>First-time buyer numbers at highest in 10 years!

The latest data and analysis from Halifax has shown that despite the average deposit increasing 91% from £17,740 in 2007 to £33,3392 ten years later, there seems to be no stopping first time buyers getting onto the property ladder!

According to the figures, in 2017 the number of first-time buyers rose by 6% to 359,000 continuing an upward trend of six years.

The average price of a typical first home has grown by 21% from £174,703 to £212,079, first-time-buyer levels have almost returned to those last seen in 2007 when 359,900 too their first leap onto the property ladder.

This is an increase of 87% compared to an all-time low on 192,300 back in 2008 and is now 11% below the most recent peak of 402,800 in 2006. First-time buyers now account for half of all house purchases with a mortgage.

Over the past decade, the amount of first-time buyers in London has decreased by 26% from 87,900 in 2007 to an estimated 42,983 in 2017, making the third consecutive annual decline.  The North is the only other region aside from London to see a drop in figures from 17,300 to 16,430 during the same period.

Just over the waters in Northern Ireland, the number of people getting on the housing ladder has grown by 65% to 9,410. The second largest rise was in the South West from (16%, 25,400 to 29,399).
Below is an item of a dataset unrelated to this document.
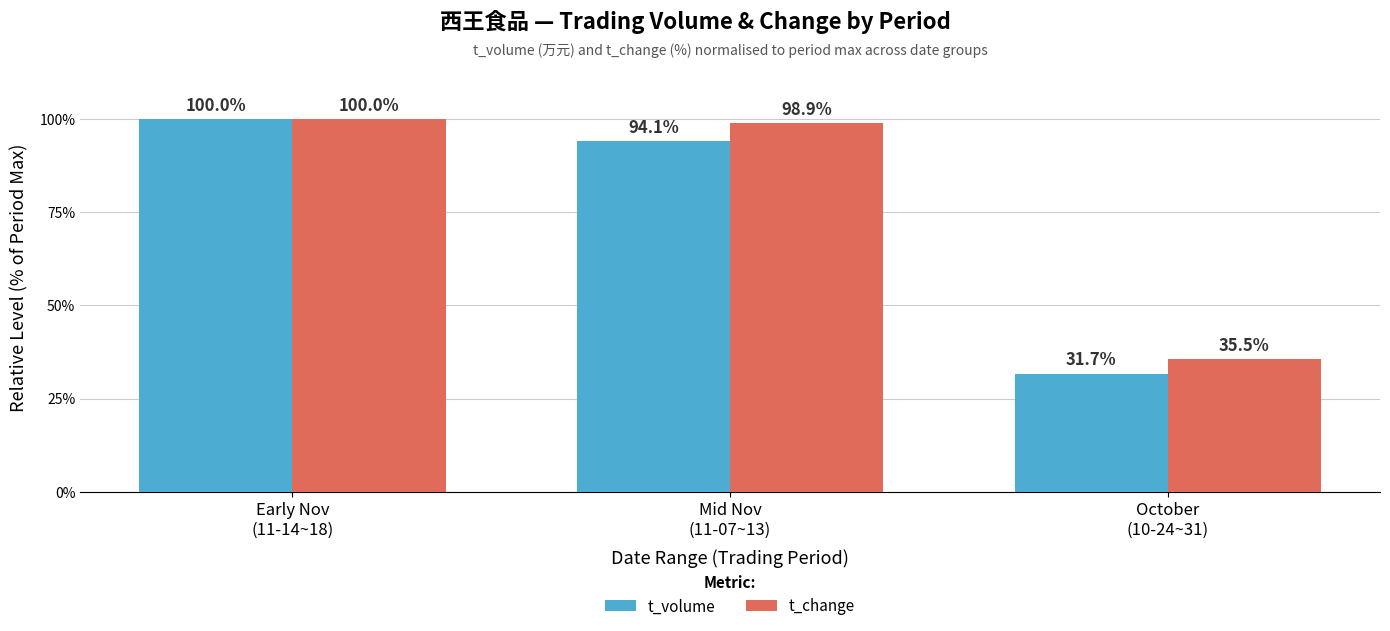

What is the label of the 1st bar from the right?

October
(10-24~31)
The South East has the highest number of first-time-buyers in the UK, totalling over 69,000 in 2017 heading upwards from 67,600 in 2007.

Copeland in Cumbria is the most affordable local authority district in the UK with an average property price of 2.9 times the area average gross annual earnings.
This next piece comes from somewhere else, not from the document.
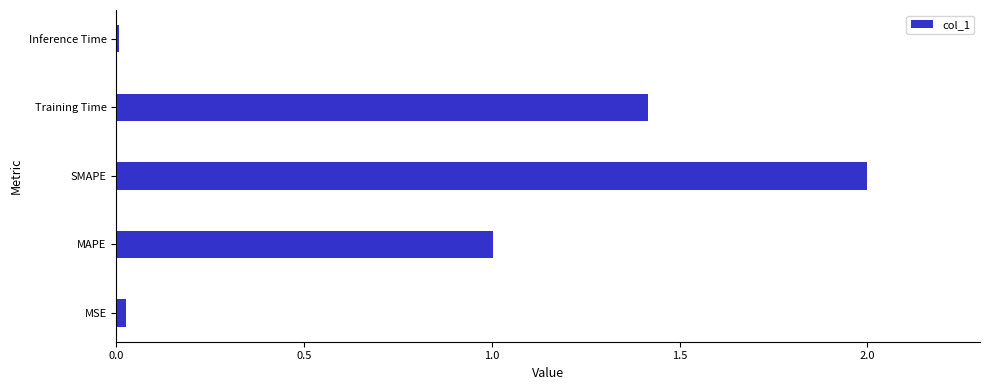

What is the greatest value displayed?

2.0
Mathew Wood, Managing Director of Orchards Estates comments “It is vital that there is a steady stream of first-time-buyers coming to the property market in the UK. Despite a shortage of homes, it is wonderful to see that those wanting to have their own property are still able too – though it is very tough to save the deposit. I think that low mortgage rates, higher levels of employment and Government schemes have all contributed to the increase. The abolishment of Stamp Duty has also made it easier as there are fewer upfront costs to save for."